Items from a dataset

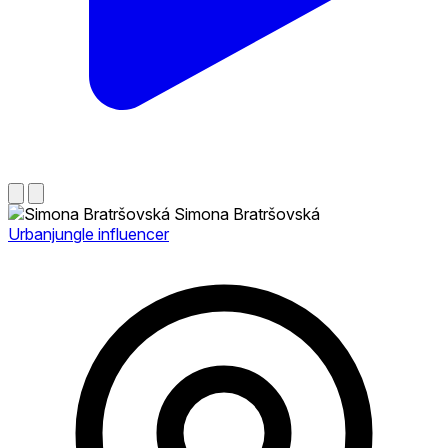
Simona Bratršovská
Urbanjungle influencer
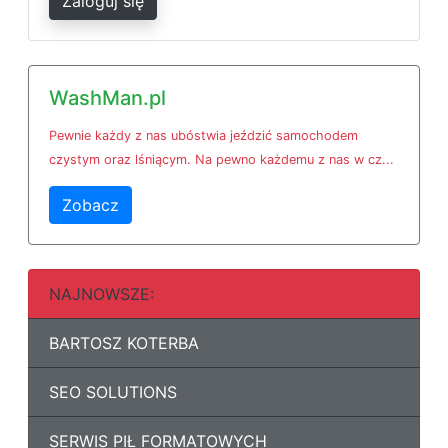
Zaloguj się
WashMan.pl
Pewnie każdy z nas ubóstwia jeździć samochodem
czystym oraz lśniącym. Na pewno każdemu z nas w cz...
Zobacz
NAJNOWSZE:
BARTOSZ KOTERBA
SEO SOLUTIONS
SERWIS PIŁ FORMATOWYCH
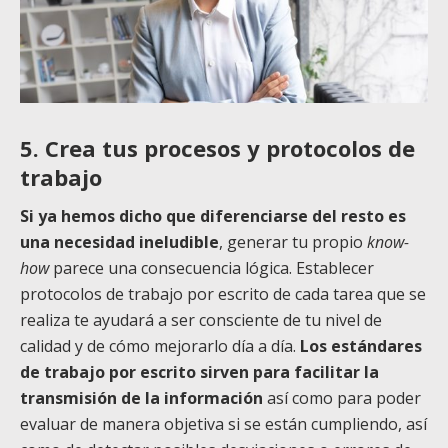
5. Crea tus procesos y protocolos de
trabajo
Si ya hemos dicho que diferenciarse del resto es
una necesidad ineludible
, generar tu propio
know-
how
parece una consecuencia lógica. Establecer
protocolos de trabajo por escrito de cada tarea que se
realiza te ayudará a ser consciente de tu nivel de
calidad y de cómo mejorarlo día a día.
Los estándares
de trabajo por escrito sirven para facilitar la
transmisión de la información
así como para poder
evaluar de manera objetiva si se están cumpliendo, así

- Job item
What is needed here is an exact copy of the lines from the line containing "BARTOSZ KOTERBA" through the end of the records, with every picture left out.

- Finished exercise
BARTOSZ KOTERBA
SEO SOLUTIONS
SERWIS PIŁ FORMATOWYCH
5. Crea tus procesos y protocolos de
trabajo
Si ya hemos dicho que diferenciarse del resto es
una necesidad ineludible
, generar tu propio
know-
how
parece una consecuencia lógica. Establecer
protocolos de trabajo por escrito de cada tarea que se
realiza te ayudará a ser consciente de tu nivel de
calidad y de cómo mejorarlo día a día.
Los estándares
de trabajo por escrito sirven para facilitar la
transmisión de la información
así como para poder
evaluar de manera objetiva si se están cumpliendo, así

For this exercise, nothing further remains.